• _Assigned task_:
Copy out each entry precisely; no image belongs in the result.
*** Block opens ***
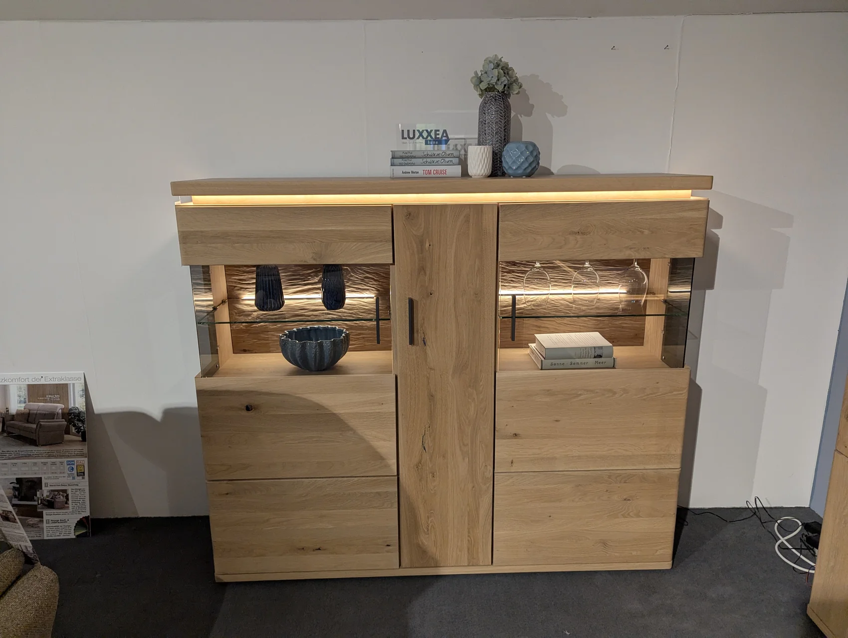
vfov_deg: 56.9
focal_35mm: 24
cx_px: 424
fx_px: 589
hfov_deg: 71.5
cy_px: 319
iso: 172
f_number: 1.85
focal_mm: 6.81
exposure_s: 1/100
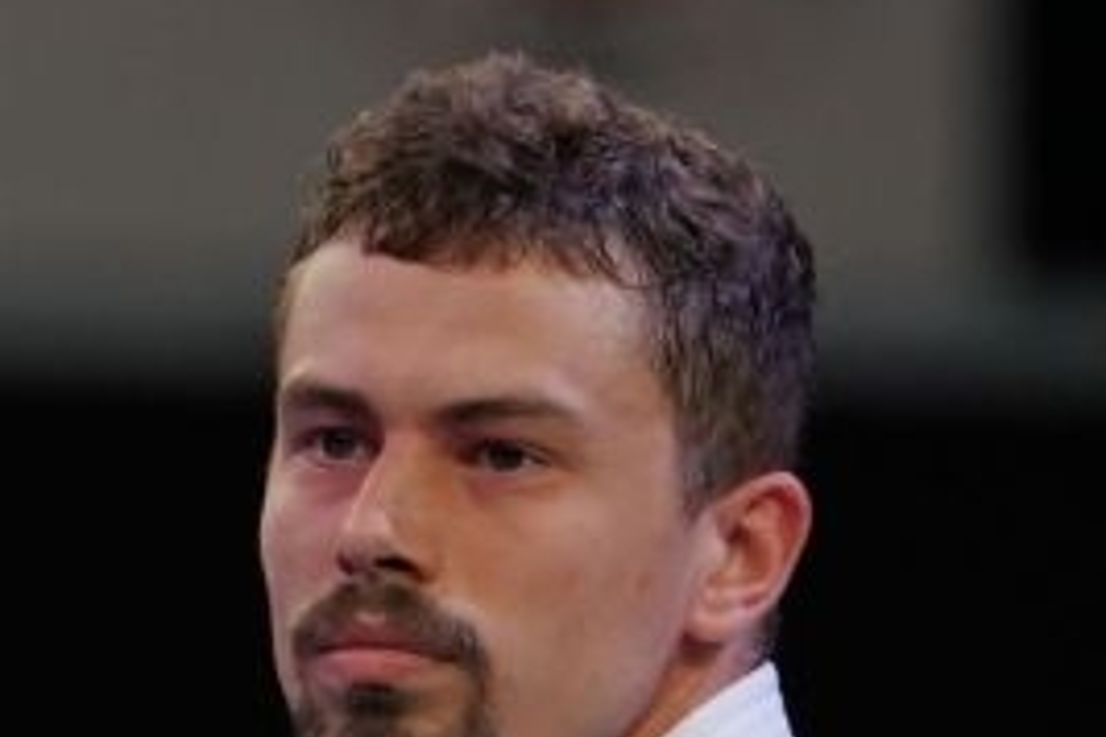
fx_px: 41441
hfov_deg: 1.5
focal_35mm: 1349
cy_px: 1731
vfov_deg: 1.0
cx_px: -592
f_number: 2.8
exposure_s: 1/1000
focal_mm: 200
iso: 640
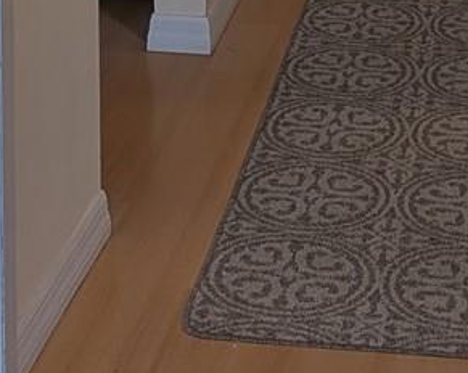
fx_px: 1784
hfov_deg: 14.9
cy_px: -445
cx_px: 291
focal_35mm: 129
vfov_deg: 10.6
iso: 31
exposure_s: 1/342
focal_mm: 4.53
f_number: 1.7
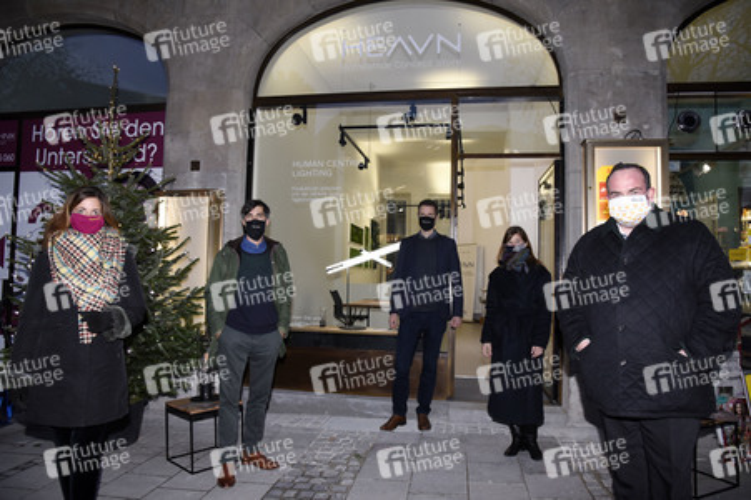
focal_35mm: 24
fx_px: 500
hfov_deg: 73.8
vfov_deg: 53.1
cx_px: 376
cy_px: 250
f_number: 6.3
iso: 1600
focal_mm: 24
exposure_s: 1/160
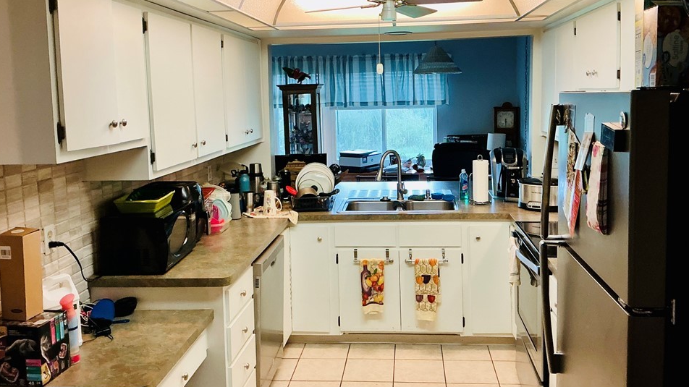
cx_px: 361
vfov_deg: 34.5
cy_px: 148
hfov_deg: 58.0
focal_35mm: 34
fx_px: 621
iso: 125
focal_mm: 3
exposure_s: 1/60
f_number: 1.8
*** Block closes ***
• _Answer space_:
vfov_deg: 56.9
focal_35mm: 24
cx_px: 424
fx_px: 589
hfov_deg: 71.5
cy_px: 319
iso: 172
f_number: 1.85
focal_mm: 6.81
exposure_s: 1/100
fx_px: 41441
hfov_deg: 1.5
focal_35mm: 1349
cy_px: 1731
vfov_deg: 1.0
cx_px: -592
f_number: 2.8
exposure_s: 1/1000
focal_mm: 200
iso: 640
fx_px: 1784
hfov_deg: 14.9
cy_px: -445
cx_px: 291
focal_35mm: 129
vfov_deg: 10.6
iso: 31
exposure_s: 1/342
focal_mm: 4.53
f_number: 1.7
focal_35mm: 24
fx_px: 500
hfov_deg: 73.8
vfov_deg: 53.1
cx_px: 376
cy_px: 250
f_number: 6.3
iso: 1600
focal_mm: 24
exposure_s: 1/160
cx_px: 361
vfov_deg: 34.5
cy_px: 148
hfov_deg: 58.0
focal_35mm: 34
fx_px: 621
iso: 125
focal_mm: 3
exposure_s: 1/60
f_number: 1.8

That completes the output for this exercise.